Il direttore del Museo delle Cappuccine

Gli eventi di apertura della stagione espositiva e il punto di vista del nuovo direttore.

Lo scorso 27 maggio si è aperta la programmazione  espositiva del Centro Culturale Le Cappuccine di Bagnacavallo. Diverse sono state le inaugurazioni, quella degli appuntamenti che anticipano la Biennale di Incisione dedicata a Giuseppe Maestri, dopo la pausa dovuta alla pandemia e della mostra “Case sparse_dimore sparute. Una campagna tra immagine e poesia” organizzata nella Manica lunga dell’ex convento di San Francesco. Ad aprire la terza edizione della Biennale di incisione sono i due appuntamenti organizzati presso il Museo Civico delle Cappuccine di Bagnacavallo  dove fino al 3 luglio sarà possibile visitare la mostra “Nel segno della civetta. La donazione Pietro Diana “ e, presso la Biblioteca Classense di Ravenna.

Caroli: dopo 18 anni di Mar, la nuova esperienza al Museo delle Cappuccine

 La nuova stagione espositiva è il primo atto dopo il cambio alla direzione del Museo delle Cappuccine che, dallo scorso mese di gennaio, è guidato da Davide Caroli, alle prese con la nuova esperienza dopo 18 anni trascorsi al MAR di Ravenna. “Sono entrato come inizialmente come stagista – ricorda Caroli – per poi essere assunto nella segreteria organizzativa della quale sono diventato responsabile nel 2010. Una posizione privilegiata nella quale ho avuto la fortuna di poter lavorare a stretto contatto con tutti i direttori che si sono succeduti negli anni e seguire direttamente tutte le mostre organizzate, confrontandomi con i diversi curatori.
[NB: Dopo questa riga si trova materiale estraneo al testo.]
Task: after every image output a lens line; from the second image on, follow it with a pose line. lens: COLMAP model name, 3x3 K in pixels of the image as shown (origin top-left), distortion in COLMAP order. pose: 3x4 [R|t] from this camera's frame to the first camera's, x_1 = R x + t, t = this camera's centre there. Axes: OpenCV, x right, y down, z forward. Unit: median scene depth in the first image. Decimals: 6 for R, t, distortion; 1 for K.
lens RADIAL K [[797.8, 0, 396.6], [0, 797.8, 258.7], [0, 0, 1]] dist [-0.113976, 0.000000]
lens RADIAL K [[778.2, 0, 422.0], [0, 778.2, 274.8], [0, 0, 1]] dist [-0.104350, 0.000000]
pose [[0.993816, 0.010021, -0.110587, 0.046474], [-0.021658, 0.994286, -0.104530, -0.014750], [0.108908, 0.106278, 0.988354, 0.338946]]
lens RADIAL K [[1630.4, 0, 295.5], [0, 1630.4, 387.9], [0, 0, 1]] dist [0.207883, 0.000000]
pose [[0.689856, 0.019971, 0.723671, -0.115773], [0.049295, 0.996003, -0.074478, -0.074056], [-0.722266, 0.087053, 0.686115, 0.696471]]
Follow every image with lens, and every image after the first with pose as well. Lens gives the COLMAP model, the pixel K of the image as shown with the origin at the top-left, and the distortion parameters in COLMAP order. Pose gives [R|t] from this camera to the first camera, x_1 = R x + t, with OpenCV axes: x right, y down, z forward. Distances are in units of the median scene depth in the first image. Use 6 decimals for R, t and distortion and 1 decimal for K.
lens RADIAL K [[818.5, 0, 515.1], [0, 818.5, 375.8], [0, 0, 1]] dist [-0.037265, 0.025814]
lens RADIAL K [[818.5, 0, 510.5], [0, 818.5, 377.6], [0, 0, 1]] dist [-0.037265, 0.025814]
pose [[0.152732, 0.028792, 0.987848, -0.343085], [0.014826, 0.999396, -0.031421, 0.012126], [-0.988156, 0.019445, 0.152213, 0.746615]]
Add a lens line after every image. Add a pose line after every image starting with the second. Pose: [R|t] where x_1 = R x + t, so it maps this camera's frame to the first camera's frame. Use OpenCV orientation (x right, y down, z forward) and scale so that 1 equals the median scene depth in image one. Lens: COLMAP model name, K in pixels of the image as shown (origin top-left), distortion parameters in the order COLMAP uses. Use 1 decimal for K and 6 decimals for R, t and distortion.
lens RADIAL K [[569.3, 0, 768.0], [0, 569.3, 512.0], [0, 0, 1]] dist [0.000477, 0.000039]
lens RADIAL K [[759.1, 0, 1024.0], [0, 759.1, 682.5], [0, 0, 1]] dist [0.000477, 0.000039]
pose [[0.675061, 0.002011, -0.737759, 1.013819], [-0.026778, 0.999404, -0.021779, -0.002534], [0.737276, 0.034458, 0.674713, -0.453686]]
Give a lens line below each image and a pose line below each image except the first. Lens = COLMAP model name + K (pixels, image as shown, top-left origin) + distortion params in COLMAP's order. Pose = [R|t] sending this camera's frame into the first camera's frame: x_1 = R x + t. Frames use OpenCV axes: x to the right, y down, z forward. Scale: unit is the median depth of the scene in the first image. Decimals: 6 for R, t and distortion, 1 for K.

In quegli anni – continua – sono stato anche direttamente responsabile e curatore di una fortunata iniziativa, Critica in Arte, grazie alla quale sono stati invitati ad allestire mostre personali giovani artisti italiani ed internazionali che in molti casi hanno avuto al MAR il loro primo evento”

Gli obiettivi per il futuro del Museo

Il concorso che lo ha portato a Bagnacavallo si è svolto ad ottobre 2021. “Avevo scelto di provare il concorso perché dopo così tanti anni nello stesso luogo di lavoro sentivo che era arrivato il momento di cambiare – sottolinea Caroli. “In questi miei primi mesi, il focus è quello di coordinare i nostri eventi con la visione che l’Amministrazione ha sulla vita culturale di Bagnacavallo, immaginando progetti attraenti, scientificamente fondati ed economicamente sostenibili, non sottraendoci dal fare rete anche con le realtà attive sul territorio, per poter offrire occasioni di visitare la nostra città durante tutto l’anno. Il museo delle Cappuccine ha davvero una storia importante e bisogna ringraziare chi ha avuto la lungimiranza di crearlo e farlo crescere in questi anni. I successi ottenuti negli ultimi anni sono la cartina di tornasole delle potenzialità di questi spazi e delle persone che ci lavorano e saranno un punto di riferimento per i prossimi eventi. Nel pensare alle future iniziative non potremo prescindere da ciò che costituisce uno dei fiori all’occhiello di Bagnacavallo, il Gabinetto delle stampe antiche e moderne, dalla sua valorizzazione e dai collegamenti che da questo patrimonio possono nascere. Parallelamente – conclude – ci piacerebbe puntare l’attenzione sull’arte contemporanea sfruttando gli spazi affascinanti di San Francesco nei quali proporre mostre ad artisti emergenti. Ci sono tante idee e tanti progetti che stanno pian piano crescendo e che contiamo di concretizzare nei prossimi anni”. Per la prossima estate e parte di settembre intanto sono attese iniziative legate alla Biennale di incisione e alla fotografia.